We can see that the dataset (1/8) is now a lot smaller but have only once every pattern. We can re-train the model using same initial state and seeds to ensure repeatability

In [17]:
X_train, X_test, y_train, y_test = train_test_split(X, y, test_size=0.25, random_state=42)

gen_train = batch_generator(X_train, y_train, batch_size=250)
gen_test = batch_generator(X_test, y_test, batch_size=250)
In [18]:
tf.reset_default_graph()
tf.set_random_seed(42)
np.random.seed(42)

mdl = Model()

config=tf.ConfigProto(device_count={"GPU": 0, "CPU": 1})
history_2 = {"Acc" : [], "Loss":[], "Iter" : [], "Val_Acc" : [], "Val_Loss":[]}
with tf.Session(config=config) as sess:
    mdl.init_g.run()
    mdl.init_l.run()
    for i in range(3000):
        batch_train_X, batch_train_y = next(gen_train)
        batch_test_X, batch_test_y = next(gen_test)
        _, loss_train, acc_train = sess.run([mdl.train_ops, mdl.loss, mdl.acc],
                            feed_dict={
                                mdl.input: batch_train_X,
                                mdl.y_true: batch_train_y
                            })
        loss_test, acc_test = sess.run([mdl.loss, mdl.acc],
                            feed_dict={
                                mdl.input: batch_test_X,
                                mdl.y_true: batch_test_y
                            })
        print("Iter : {} \t Acc : {:.3f}% - Loss : {:.3f}\tVal_Acc : {:.3f}% - Val_Loss : {:.3f}".format(i, acc_train[1]*100, loss_train, acc_test[1]*100, loss_test), end="\r")
        history_2["Iter"].append(i)
        history_2["Acc"].append(acc_train[1])
        history_2["Loss"].append(loss_train)
        history_2["Val_Acc"].append(acc_test[1])
        history_2["Val_Loss"].append(loss_test)
Iter : 2999 	 Acc : 86.028% - Loss : 0.687	Val_Acc : 86.024% - Val_Loss : 0.666

Except the decrease at the end, we reached 87.5%. It's slightly better but we can't compare it as is.
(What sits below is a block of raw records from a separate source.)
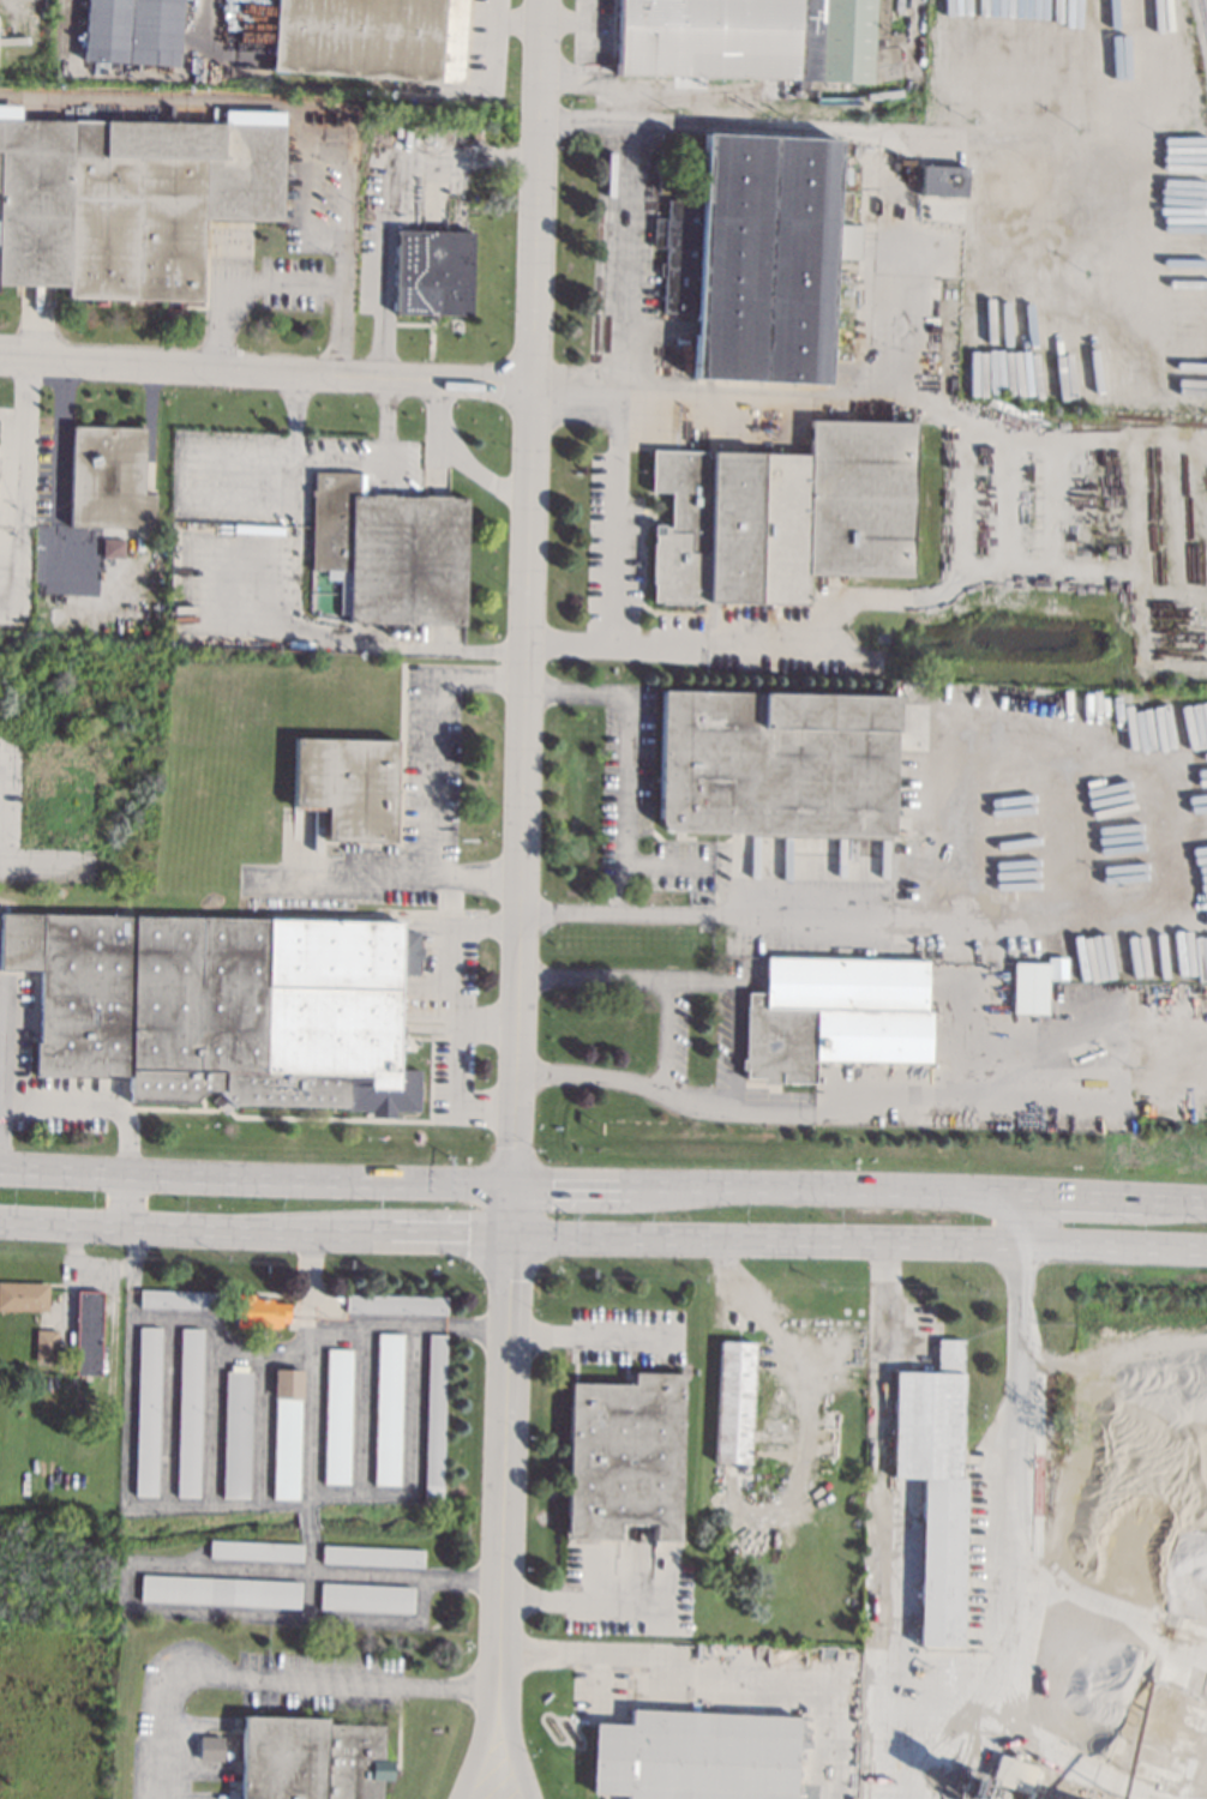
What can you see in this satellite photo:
railway: (1203, 18)
road: (494, 30)
building: (131, 31)
building: (371, 38)
building: (758, 40)
road: (197, 100)
building: (889, 104)
road: (688, 129)
building: (943, 180)
road: (384, 197)
building: (128, 201)
road: (344, 228)
building: (758, 256)
building: (433, 272)
road: (289, 280)
road: (873, 338)
road: (266, 374)
road: (620, 388)
road: (605, 393)
road: (23, 435)
road: (295, 447)
road: (380, 460)
road: (459, 460)
road: (417, 461)
road: (58, 476)
building: (108, 477)
road: (178, 477)
building: (797, 509)
road: (292, 531)
building: (112, 548)
road: (19, 549)
building: (390, 552)
road: (953, 587)
road: (527, 591)
building: (159, 594)
road: (350, 640)
road: (616, 648)
road: (441, 731)
building: (776, 762)
road: (948, 771)
building: (347, 785)
road: (621, 806)
road: (39, 862)
road: (662, 864)
road: (429, 865)
building: (1057, 969)
building: (1029, 988)
building: (227, 1007)
building: (834, 1015)
road: (733, 1047)
road: (454, 1064)
road: (88, 1105)
road: (255, 1176)
traffic signals: (511, 1183)
road: (859, 1188)
road: (124, 1199)
traffic signals: (511, 1236)
road: (603, 1237)
road: (303, 1286)
building: (23, 1296)
building: (180, 1298)
building: (394, 1303)
building: (258, 1311)
road: (587, 1331)
building: (86, 1332)
building: (44, 1345)
road: (270, 1355)
building: (1084, 1367)
building: (1105, 1382)
building: (1104, 1391)
building: (733, 1402)
building: (1100, 1403)
building: (386, 1408)
building: (146, 1411)
building: (188, 1412)
building: (1093, 1413)
building: (337, 1416)
building: (433, 1418)
building: (284, 1433)
building: (235, 1434)
building: (1095, 1435)
road: (505, 1451)
building: (624, 1455)
road: (1012, 1474)
building: (933, 1486)
building: (254, 1550)
road: (310, 1550)
building: (371, 1555)
building: (219, 1590)
building: (364, 1597)
road: (733, 1652)
road: (991, 1654)
road: (274, 1674)
building: (210, 1748)
building: (695, 1756)
road: (480, 1758)
road: (514, 1758)
building: (309, 1759)
building: (1011, 1774)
We don't have the exact same dataset. The good point is that generatization is great because test set is only with patterns never saw during training. As a result we have a good model.

In [19]:
fig, (ax1, ax2) = plt.subplots(1, 2, figsize=(20, 12))
ax1.plot(history_1["Iter"], history_1["Acc"], label="Acc", linestyle="--", c="b")
ax1.plot(history_1["Iter"], history_1["Val_Acc"], label="Val_Acc", alpha=0.5, c="r")
ax2.plot(history_1["Iter"], history_1["Loss"], label="Loss", c="b")
ax2.plot(history_1["Iter"], history_1["Val_Loss"], label="Val_Loss", c="r")
ax1.plot(history_2["Iter"], history_2["Acc"], label="Acc", linestyle="--", c="g")
ax1.plot(history_2["Iter"], history_2["Val_Acc"], label="Val_Acc", alpha=0.5, c="orange")
ax2.plot(history_2["Iter"], history_2["Loss"], label="Loss", c="g")
ax2.plot(history_2["Iter"], history_2["Val_Loss"], label="Val_Loss", c="orange")
ax1.legend()
ax2.legend()
plt.show()

This result is also visible on the graph above. The loss is lower and the accuracy is better. We can consider taht this model is fine and would be able to create a bot.

Conclusion

We created now a model able with good accuracy to predict is a given cell has a bomb based on neighbor cells. We could create a bot with this model. The bot would predict the probability of bombs for every cells and click on the one with the lowest probability. The drawback is performances as we have to run the model N times per iterations. Another approch would be to create probabilities on all cells at the same time and trained using reinforcement Learning. This will be done a futur Notebook.